---- Texte de lecture

Jésus a-t-il vraiment existé ?

Depuis le XIXème siècle, a commencé une entreprise qui était jusque-là inimaginable. Celle de considérer la Bible comme un mélange de vérité et de mensonge, comme un noyau de faits réels enrobé d’une épaisse couche de mythes. La démarche était claire : il fallait avoir une attitude critique face à ces récits anciens et ne pas hésiter à remettre en question l’existence des personnages relatés. (s’il n’y avait pas d’autres preuves archéologiques ou extra-bibliques dans d’autres documents anciens). Aujourd’hui, des personnalités médiatiques suivent la même voie en prétendant, livres ou émissions télé à l’appui, que le Jésus biblique n’est en fait qu’une construction intellectuelle élaborée par des disciples déçus de la mort d’un maître beaucoup trop banal. Il y a le vrai Jésus et le Jésus mythique qu’il convient de tuer une bonne fois pour toutes !

Alors, Jésus n’est-il qu’un mythe ou bien un maître (comme il a prétendu l’être) ? Cette alternative est conforme à ce qu’on lit dans les évangiles : soit on adore Jésus (dans le sens plein du terme) soit on le déteste. Il n’y a pas de juste milieu possible tant ses actes et surtout ses affirmations sont dérangeants et scandaleux.

Argument d’autorité

La première chose qu’on peut affirmer c’est que plus aucun historien sérieux ne remet en cause l’existence de Jésus. Il y en a même un qui a récemment très fortement bousculé une star de l’athéisme qui prétendait le contraire. Voici ce que dit Jean-Marie Salamito, professeur spécialisé dans le christianisme ancien à La Sorbonne et auteur de « Monsieur Onfray au pays des mythes ». (Salvator, mai 2017), à propos du récent livre de Michel Onfray « Décadence » (Flammarion 2017) :

« Le Jésus de Michel Onfray est tellement fantasmé – vu à travers des écrits apocryphes, des œuvres d’art très postérieures à l’époque de sa prédication… – qu’on a l’impression que tout a été retenu sauf, précisément, ce qui permet d’avoir des informations exploitables du point de vue de l’historien. C’est très curieux : cela consiste à prendre les sources les moins fiables ou ce qui n’a même pas le statut de source pour dire : « Voilà, il y a toute cette élaboration fictive autour de Jésus, donc Jésus n’existe pas. » Or des sources fiables existent bien, même si elles doivent être interprétées selon des méthodes scientifiques éprouvées. »

Cette polémique montre donc qu’il faut fortement se méfier des affirmations très orientées de non spécialistes…

Les sources

Les premières sources pour connaître Jésus sont bien sûr les écrits du Nouveau Testament (2nde partie de la Bible). Il faut donc les lire et se poser des questions simples : sommes-nous face à un style « contes et légendes » ou à un récit de témoins oculaires ? Ce qui est raconté est-il crédible ? Les enseignements s’ancrent-ils dans la réalité ?

Mais il faut surtout se demander s’ils sont fiables ! Plusieurs arguments vont dans ce sens :

QNous possédons des milliers de manuscrits du Nouveau Testament

Le plus ancien fragment d’un évangile date de 130 de notre ère et le plus ancien Nouveau Testament complet date du IVème siècle de notre ère avec bien sûr des compilations plus partielles entre ces deux périodes.

--------
---- Données fournies

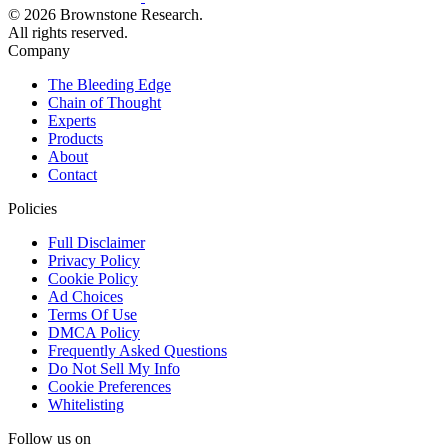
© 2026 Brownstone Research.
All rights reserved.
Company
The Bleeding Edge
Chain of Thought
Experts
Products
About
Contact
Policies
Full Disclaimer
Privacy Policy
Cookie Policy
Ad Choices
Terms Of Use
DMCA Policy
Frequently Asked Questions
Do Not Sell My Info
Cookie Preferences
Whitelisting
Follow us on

--------
---- Données fournies

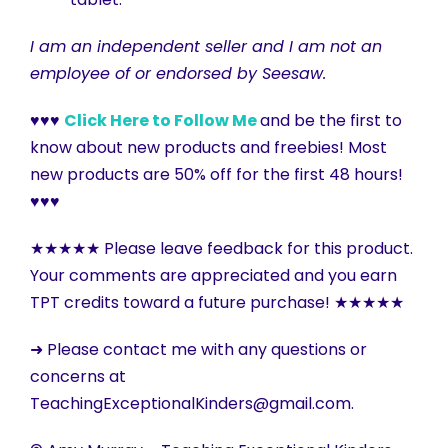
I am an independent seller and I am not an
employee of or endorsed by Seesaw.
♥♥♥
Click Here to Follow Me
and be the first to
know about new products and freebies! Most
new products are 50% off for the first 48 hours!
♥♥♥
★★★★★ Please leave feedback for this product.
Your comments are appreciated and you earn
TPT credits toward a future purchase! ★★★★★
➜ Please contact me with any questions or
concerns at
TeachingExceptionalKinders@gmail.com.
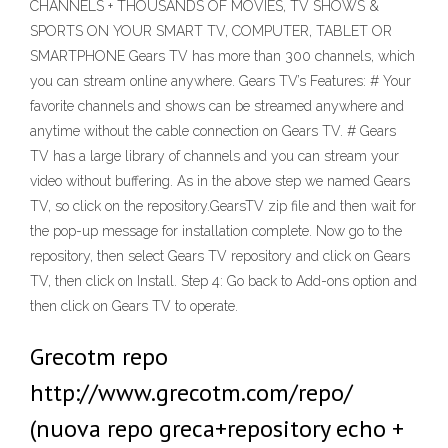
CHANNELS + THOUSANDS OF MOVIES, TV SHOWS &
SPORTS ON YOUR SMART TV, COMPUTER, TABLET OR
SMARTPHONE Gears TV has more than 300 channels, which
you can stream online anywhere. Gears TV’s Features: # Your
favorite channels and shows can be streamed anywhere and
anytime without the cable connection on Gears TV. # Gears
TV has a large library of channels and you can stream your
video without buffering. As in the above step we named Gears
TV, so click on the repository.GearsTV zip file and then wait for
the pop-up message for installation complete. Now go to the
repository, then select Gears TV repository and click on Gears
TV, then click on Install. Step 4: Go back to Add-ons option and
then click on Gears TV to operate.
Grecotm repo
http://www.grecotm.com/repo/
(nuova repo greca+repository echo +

--------
---- Données fournies

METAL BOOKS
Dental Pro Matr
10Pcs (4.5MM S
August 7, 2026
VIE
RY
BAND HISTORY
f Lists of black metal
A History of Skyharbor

--------

- _Consigne 1_:
D'après le texte sur l'existence de Jésus, quelles sont les questions simples qu'il faut se poser en lisant les écrits du Nouveau Testament ? Citez-les toutes.
- _Consigne 2_:
Dans le texte sur l'existence de Jésus, de quand date le plus ancien Nouveau Testament complet ?
Ces entrées n'ont aucun lien avec le texte.

- _Réponse 1_:
- Sommes-nous face à un style « contes et légendes » ou à un récit de témoins oculaires ?
- Ce qui est raconté est-il crédible ?
- Les enseignements s'ancrent-ils dans la réalité ?

- _Réponse 2_:
Il date du IVème siècle de notre ère.